高卒社員は18歳。「辞めたい」と相談された保護者の反応が離職の可否を決定づけます。

  • 入社1ヶ月・3ヶ月時点で保護者への報告書を送付
  • 「お子様が○○の資格を取得しました」など成長の共有
  • 保護者向け会社見学会の開催
  • 問題が深刻化する前に保護者と情報共有できる関係構築

5. 入社1年目の時期別フォロー策

時期離職リスク心理状態必須アクション
入社〜2週間環境激変、「居場所がない」歓迎会・ウェルカムボードメンター紹介毎日の声かけ
1ヶ月(GW前後)最高五月病、「辞めたい」1on1面談の継続保護者への状況報告GW明け特別フォロー
3ヶ月「成長していない」不安本採用面談成長の振り返り次の目標設定
6ヶ月他社比較「友達の方がいい」昇給シミュレーションキャリアパス面談資格取得提案
1年目マンネリ化「このままでいいか」新しい業務アサイン後輩指導役への任命1年間の成果発表

最重要ポイント:入社後1ヶ月が勝負

GW前後の1ヶ月目が最大の離職リスク期間です。この時期に集中的なフォローができるかどうかで、3年後の定着率が大きく変わります。岩手県では人口減少で「辞められたら次の採用が極めて困難」な状況のため、先手のフォローが不可欠です。

6. 沿岸部の特殊事情と対策

岩手県沿岸部(宮古市・釜石市・大船渡市・陸前高田市)は、東日本大震災の復興工事が一段落したことで雇用環境が大きく変化しています。

復興後の建設業の課題

復興需要で一時的に増加した建設業の雇用が減少局面に入り、若年層の盛岡圏・仙台圏への移動が加速しています。建設業の3年以内離職率は42.4%と高く、復興事業で入社した若者の流出防止が喫緊の課題です。

沿岸部での定着率向上策

住居支援の充実

社宅の提供や、県の「若者・地域応援住宅支援事業(Wi-Fi付き県営住宅)」の情報提供で、生活基盤の安定を支援。

地域の魅力の再発見

三陸の豊かな食文化、海のアクティビティ、復興のストーリーなど、沿岸部ならではの生活の魅力を社員に体感させる。

水産業との連携

アワビ生産量日本一の岩手県水産業との連携で、「この地域でしかできない仕事」の価値を訴求。

リモートワーク環境の整備

事務系業務の一部をリモート化し、「沿岸に住みながら多様な働き方ができる」環境を整備。

よくある質問

Q. 高卒就職者の3年以内離職率はどれくらいですか?

A. 全国平均で37.9%です(令和4年3月卒データ)。岩手県単独のデータは厚労省から非公表ですが、製造業・建設業比率が高いことから全国平均と同程度と推測されます。

Q. 入社1年目で最も離職リスクが高い時期は?

A. 入社後1ヶ月(GW前後の五月病)と3ヶ月目(試用期間終了時)が最もリスクが高い時期です。この2つの時期に集中的なフォローを行うことが定着率向上の鍵です。

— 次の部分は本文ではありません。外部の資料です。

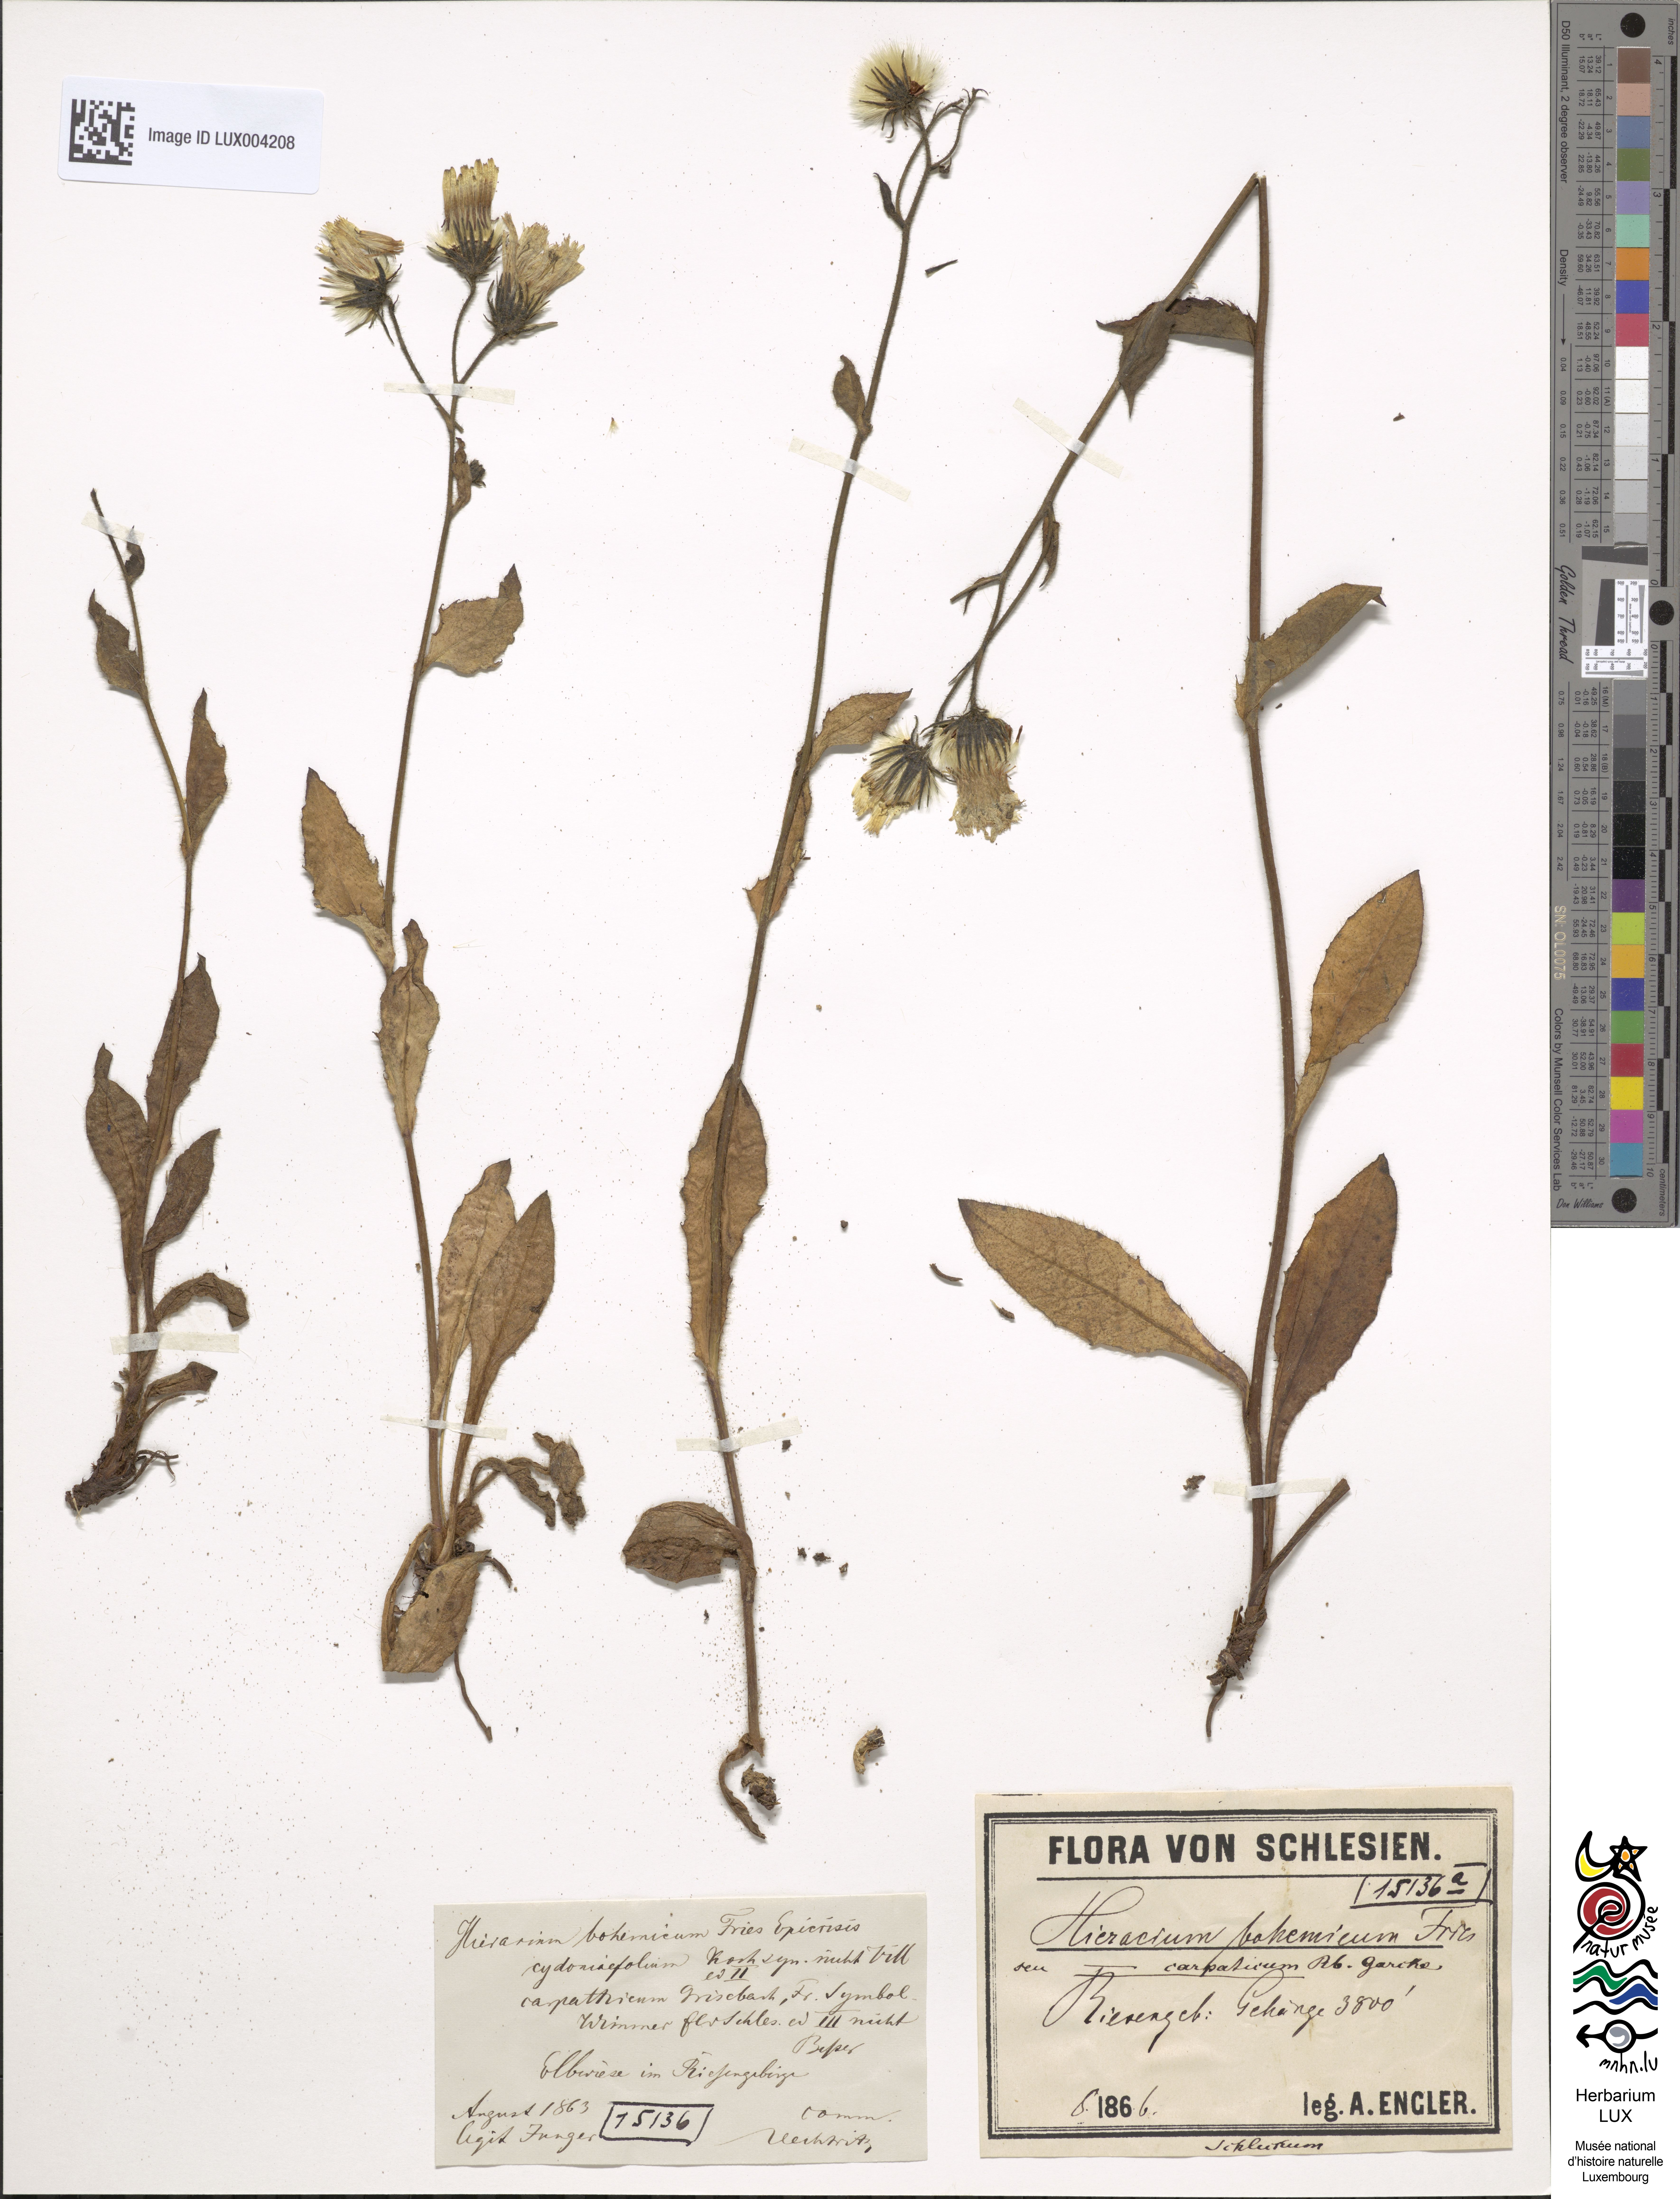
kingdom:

Q. 沿岸部で定着率を上げるにはどうすればよいですか?

A. 住居支援、地域コミュニティとの連携、資格取得支援が有効です。特に「この地域にいる理由」を仕事以外にも作ることが重要です。

Q. 定着率向上に最も効果的な施策は?

A. メンター制度の導入が最も効果的です。離職理由1位の「人間関係」に直接対応でき、入社3〜5年目の先輩社員をメンターに配置することで孤立を防ぎます。